According to this article in the Times online, Jill Hawkins is at it again, planning yet another "surrogate" pregnancy. Britain's most prolific child producer has already given (or rather, sold) 7 of her own children for about 12,000 UK pounds each. Now she is planning to get impregnated yet again, for another 12,000 pounds, as well as for a temporary feeling of being loved, valued and cared for (by the drooling parents-to-be) and another temporary "fix" of having meaning in life.

As a traditional surrogate, Jill is not impregnated with embryos created with the sperm and eggs of another couple. Rather, she receives the sperm of the man who is commissioning the child, and the sperm then fertilizes her own egg. The children she bears are truly and fully her own, and she is their biological mother.

But Jill claims, once again, not to have any attachment to the children that are her own. All she really craves is the pregnancy itself, she says.

Um, yeah. I guess that must be why she has attempted suicide in the past. I guess that's why she has, in the past, been diagnosed with heavy depression and why she is still dependent on antidepressants.

Among the comments to the article, Michael Moore of Slough, UK makes a very good point - it is obvious that Jill Hawkins is "actually using 'serial pregnancy' to overcome her own ongoing trauma."

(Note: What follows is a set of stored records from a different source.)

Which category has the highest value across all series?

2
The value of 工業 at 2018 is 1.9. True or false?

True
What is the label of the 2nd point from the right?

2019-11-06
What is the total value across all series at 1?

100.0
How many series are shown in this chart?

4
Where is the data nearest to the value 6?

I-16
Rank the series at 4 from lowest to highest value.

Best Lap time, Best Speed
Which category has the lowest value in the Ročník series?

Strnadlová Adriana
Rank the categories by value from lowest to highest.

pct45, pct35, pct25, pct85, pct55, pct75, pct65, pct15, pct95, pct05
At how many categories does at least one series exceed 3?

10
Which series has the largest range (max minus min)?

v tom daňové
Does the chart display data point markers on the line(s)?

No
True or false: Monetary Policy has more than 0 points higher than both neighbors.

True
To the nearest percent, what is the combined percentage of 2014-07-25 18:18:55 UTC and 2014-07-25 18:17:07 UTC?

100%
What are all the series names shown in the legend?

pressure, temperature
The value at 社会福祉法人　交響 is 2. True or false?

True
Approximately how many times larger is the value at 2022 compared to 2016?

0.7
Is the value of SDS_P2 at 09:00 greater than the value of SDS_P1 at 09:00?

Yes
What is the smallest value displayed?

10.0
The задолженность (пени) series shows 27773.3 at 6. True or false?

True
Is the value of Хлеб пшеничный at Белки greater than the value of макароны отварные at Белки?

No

Should this be legal? No way. I do feel bad for infertile couples, I really do - BUT their own pain, misery and desire for children does not give them the right to exploit people like Jill Hawkins, who are ready to sell their own babies for some love that they've never gotten in life (and for a nice lump sum of cash too, of course).

Once again I'd like to point out that we cannot count on self-regulation by women like Jill Hawkins, by the infertile couples or even by the fertility clinics, brokers and agents who spring up like mushrooms after rain in order to reap the middlemen bonuses. There is only one way to prevent these reproductive abuses that leave children as the greatest victims, and that is by government regulation and its enforcement.